--- Supplied records Enclosed Below ---
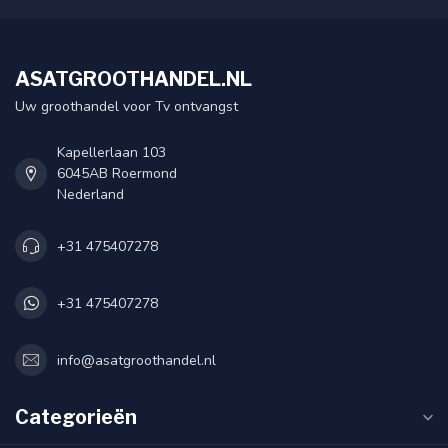
ASATGROOTHANDEL.NL
Uw groothandel voor Tv ontvangst
Kapellerlaan 103
6045AB Roermond
Nederland
+31 475407278
+31 475407278
info@asatgroothandel.nl
Categorieën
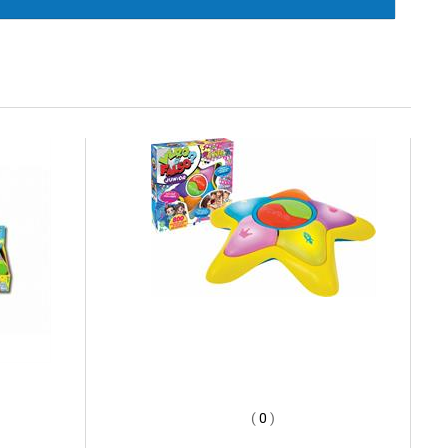
(
0
)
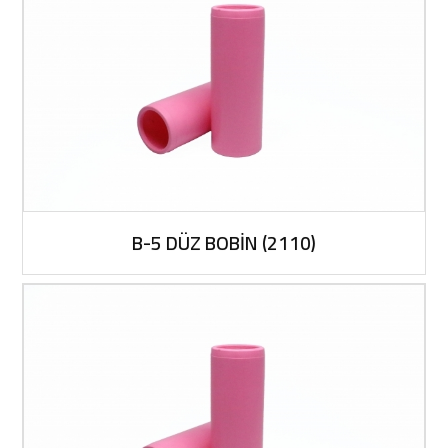
B-5 DÜZ BOBİN (2110)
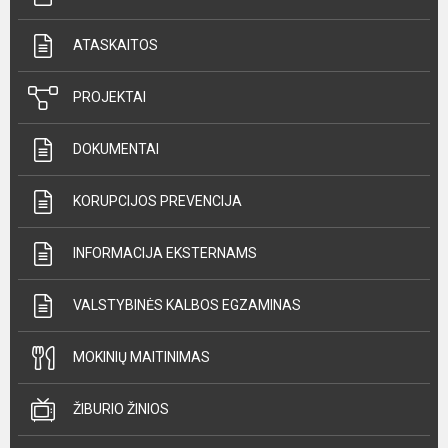
ATASKAITOS
PROJEKTAI
DOKUMENTAI
KORUPCIJOS PREVENCIJA
INFORMACIJA EKSTERNAMS
VALSTYBINĖS KALBOS EGZAMINAS
MOKINIŲ MAITINIMAS
ŽIBURIO ŽINIOS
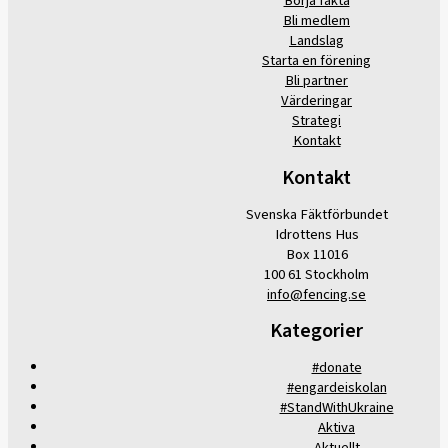
Börja fäkta
Bli medlem
Landslag
Starta en förening
Bli partner
Värderingar
Strategi
Kontakt
Kontakt
Svenska Fäktförbundet
Idrottens Hus
Box 11016
100 61 Stockholm
info@fencing.se
Kategorier
#donate
#engardeiskolan
#StandWithUkraine
Aktiva
Aktuellt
--- End of Enclosed Supplied records ---
[Written task]:
Render the text read from the pages in all the records above as a Markdown table with the columns "Row" and "Line", one numbered row per line, skipping blank lines and omitting the pictures.

[Response below]:
| Row | Line |
|---|---|
| 1 | ASATGROOTHANDEL.NL |
| 2 | Uw groothandel voor Tv ontvangst |
| 3 | Kapellerlaan 103 |
| 4 | 6045AB Roermond |
| 5 | Nederland |
| 6 | +31 475407278 |
| 7 | +31 475407278 |
| 8 | info@asatgroothandel.nl |
| 9 | Categorieën |
| 10 | ( |
| 11 | 0 |
| 12 | ) |
| 13 | B-5 DÜZ BOBİN (2110) |
| 14 | ATASKAITOS |
| 15 | PROJEKTAI |
| 16 | DOKUMENTAI |
| 17 | KORUPCIJOS PREVENCIJA |
| 18 | INFORMACIJA EKSTERNAMS |
| 19 | VALSTYBINĖS KALBOS EGZAMINAS |
| 20 | MOKINIŲ MAITINIMAS |
| 21 | ŽIBURIO ŽINIOS |
| 22 | Börja fäkta |
| 23 | Bli medlem |
| 24 | Landslag |
| 25 | Starta en förening |
| 26 | Bli partner |
| 27 | Värderingar |
| 28 | Strategi |
| 29 | Kontakt |
| 30 | Kontakt |
| 31 | Svenska Fäktförbundet |
| 32 | Idrottens Hus |
| 33 | Box 11016 |
| 34 | 100 61 Stockholm |
| 35 | info@fencing.se |
| 36 | Kategorier |
| 37 | #donate |
| 38 | #engardeiskolan |
| 39 | #StandWithUkraine |
| 40 | Aktiva |
| 41 | Aktuellt |